[Records to process — start]

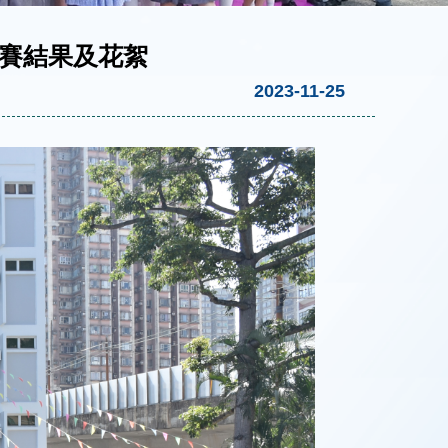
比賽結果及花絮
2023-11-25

[Records to process — finish]
[Records to process — start]

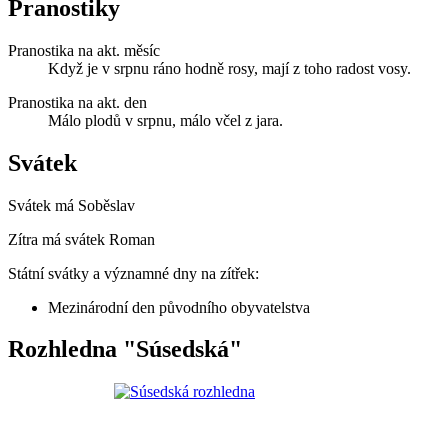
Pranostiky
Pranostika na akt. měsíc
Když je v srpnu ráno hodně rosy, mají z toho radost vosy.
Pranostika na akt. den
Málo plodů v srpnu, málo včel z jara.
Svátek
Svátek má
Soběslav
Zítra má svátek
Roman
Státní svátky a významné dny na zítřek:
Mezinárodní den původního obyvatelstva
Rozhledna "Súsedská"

[Records to process — finish]
[Records to process — start]

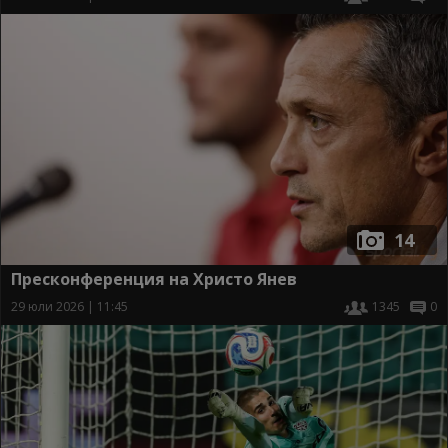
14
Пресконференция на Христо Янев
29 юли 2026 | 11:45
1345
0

[Records to process — finish]

• Problem to work on:
In the entries above, find each line with the string "srpnu" and copy it.

• Finished exercise:
Když je v srpnu ráno hodně rosy, mají z toho radost vosy.
Málo plodů v srpnu, málo včel z jara.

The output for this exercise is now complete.